One day I came upon two of my voles struggling in the water. They were exhausted and well-nigh dead. I helped them out as I should have helped out any other creature, and having saved them, why, what could I do but let them go—even into my own meadow? This has happened several times.
When the drought dries the meadow, the voles come to the deep, walled spring at the upper end, apparently to drink. The water usually trickles over the curb, but in a long dry spell it shrinks a foot or more below the edge, and the voles, once within for their drink, cannot get out. Time and time again I had fished them up, until I thought to leave a board slanting down to the water, so that they could climb back to the top.

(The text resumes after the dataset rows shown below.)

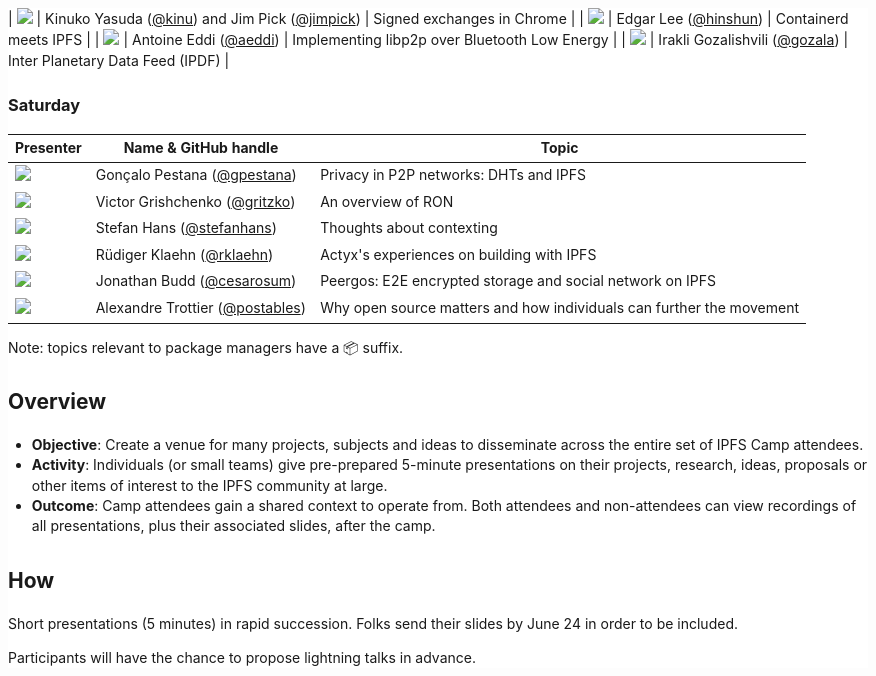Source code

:| <img src="https://avatars0.githubusercontent.com/u/860295?s=460&v=4" width="150" />   | Kinuko Yasuda ([@kinu](https://github.com/kinu)) and Jim Pick ([@jimpick](https://github.com/jimpick))                     | Signed exchanges in Chrome                                                                                           |
| <img src="https://avatars2.githubusercontent.com/u/6493975?s=460&v=4" width="150" />  | Edgar Lee ([@hinshun](https://github.com/hinshun))                                                                         | Containerd meets IPFS                                                                                                |
| <img src="https://avatars1.githubusercontent.com/u/5222525?s=460&v=4" width="150" />  | Antoine Eddi ([@aeddi](https://github.com/aeddi))                                                                          | Implementing libp2p over Bluetooth Low Energy                                                                        |
| <img src="https://avatars1.githubusercontent.com/u/21236?s=460&v=4" width="150" />    | Irakli Gozalishvili ([@gozala](https://github.com/gozala))                                                                 | Inter Planetary Data Feed (IPDF)                                                                                     |

### Saturday

| Presenter                                                                             | Name & GitHub handle                                            | Topic                                                                |
| ------------------------------------------------------------------------------------- | --------------------------------------------------------------- | -------------------------------------------------------------------- |
| <img src="https://avatars1.githubusercontent.com/u/1398860?s=460&v=4" width="150" />  | Gonçalo Pestana ([@gpestana](https://github.com/gpestana))      | Privacy in P2P networks: DHTs and IPFS                               |
| <img src="https://avatars2.githubusercontent.com/u/81581?s=460&v=4" width="150" />    | Victor Grishchenko ([@gritzko](https://github.com/gritzko))     | An overview of RON                                                   |
| <img src="https://avatars1.githubusercontent.com/u/8660482?s=460&v=4" width="150" />  | Stefan Hans ([@stefanhans](https://github.com/stefanhans))      | Thoughts about contexting                                            |
| <img src="https://avatars3.githubusercontent.com/u/248257?s=460&v=4" width="150" />   | Rüdiger Klaehn ([@rklaehn](https://github.com/rklaehn))         | Actyx's experiences on building with IPFS                            |
| <img src="https://avatars3.githubusercontent.com/u/11004800?s=460&v=4" width="150" /> | Jonathan Budd ([@cesarosum](https://github.com/cesarosum))      | Peergos: E2E encrypted storage and social network on IPFS            |
| <img src="https://avatars0.githubusercontent.com/u/17089485?s=460&v=4" width="150" /> | Alexandre Trottier ([@postables](https://github.com/postables)) | Why open source matters and how individuals can further the movement |

Note: topics relevant to package managers have a 📦 suffix.

## Overview

- **Objective**: Create a venue for many projects, subjects and ideas to disseminate across the entire set of IPFS Camp attendees.
- **Activity**: Individuals (or small teams) give pre-prepared 5-minute presentations on their projects, research, ideas, proposals or other items of interest to the IPFS community at large.
- **Outcome**: Camp attendees gain a shared context to operate from. Both attendees and non-attendees can view recordings of all presentations, plus their associated slides, after the camp.

## How

Short presentations (5 minutes) in rapid succession. Folks send their slides by June 24 in order to be included.

Participants will have the chance to propose lightning talks in advance.
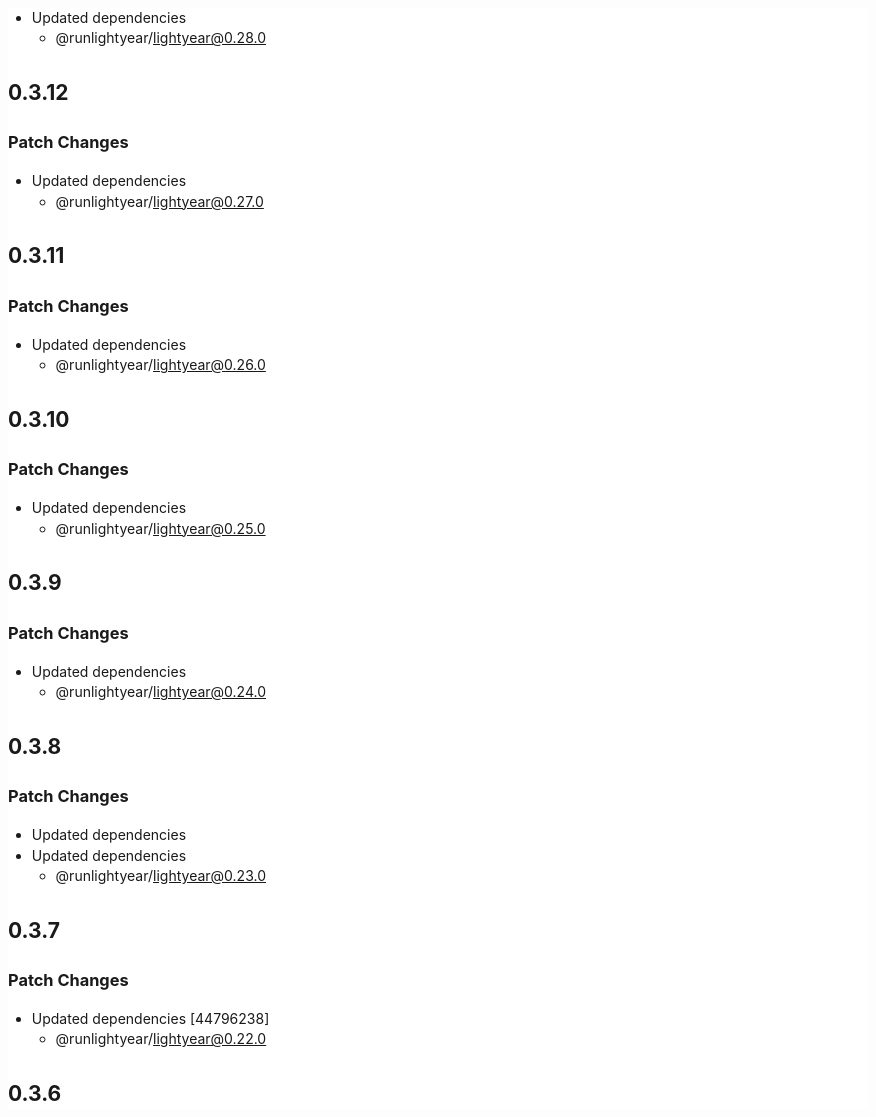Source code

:- Updated dependencies
  - @runlightyear/lightyear@0.28.0

## 0.3.12

### Patch Changes

- Updated dependencies
  - @runlightyear/lightyear@0.27.0

## 0.3.11

### Patch Changes

- Updated dependencies
  - @runlightyear/lightyear@0.26.0

## 0.3.10

### Patch Changes

- Updated dependencies
  - @runlightyear/lightyear@0.25.0

## 0.3.9

### Patch Changes

- Updated dependencies
  - @runlightyear/lightyear@0.24.0

## 0.3.8

### Patch Changes

- Updated dependencies
- Updated dependencies
  - @runlightyear/lightyear@0.23.0

## 0.3.7

### Patch Changes

- Updated dependencies [44796238]
  - @runlightyear/lightyear@0.22.0

## 0.3.6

It is stupid and careless to drown thus. The voles are blunderers. White-footed mice and house mice are abundant in the stumps and grass of the vicinity, but they never tumble into the spring. Still, I am partly responsible for the voles, for I walled up the spring and changed it into this trap. I owe them the drink and the plank, for certainly there are rights of mice, as well as of men, in this meadow of mine, where I do little but mow. But even if they have no rights, surely
A daimen icker in a thrave
’S a sma’ request
for such of them as the foxes, cats, skunks, snakes, hawks, and owls leave! Rights or no, hay or no, I don’t jump at my meadow mice any more, for fear of killing one who has taken a cup of cold water from me off the plank, or has had my helping hand out of the depths of the spring.
It is wholesome to be the good Samaritan to a meadow mouse, to pour out, even waste, a little of the oil and wine of sympathy on the humblest of our needy neighbors.
Here are the chimney swallows. One can look with complacency, with gratitude, indeed, upon the swallows of other chimneys, as they hawk in the sky; yet, when the little creatures, so useful, but so uncombed and unfumigated, set up their establishments in your chimney, to the jeopardy of the whole house, then you need an experience like mine.
I had had a like experience years before, when the house did not belong to me. Now, however, the house was mine, and if it became infested because of the swallows, I could not move away; so I felt like burning them in the chimney, bag and baggage. There were four nests, as nearly as I could make out, and, from the frequent squeakings, I knew they were all filled with young. Then one day, when the birds were feathered and nearly ready to fly, there came a rain that ran wet far down the sooty chimney, loosened the mortar of the nests, and sent them crashing into the fireplace.
Some of the young birds were killed outright; the others were at my mercy, flung upon me,—helpless, wailing infants! Of course I made it comfortable for them on the back-log, and let their mothers flutter down unhindered to feed them. Had I understood the trick, I would have hawked for them and helped feed them myself.
They made a great thunder in the chimney; they rattled down into the living-room a little soot; but nothing further came of it. We were not quarantined. On the contrary, we had our reward, according to promise; for it was an extremely interesting event to us all. It dispelled some silly qualms, it gave us intimate part in a strange small life, so foreign, yet so closely linked to our own, and it made us pause with wonder that even our empty, sooty chimney could be made use of by Nature to our great benefit.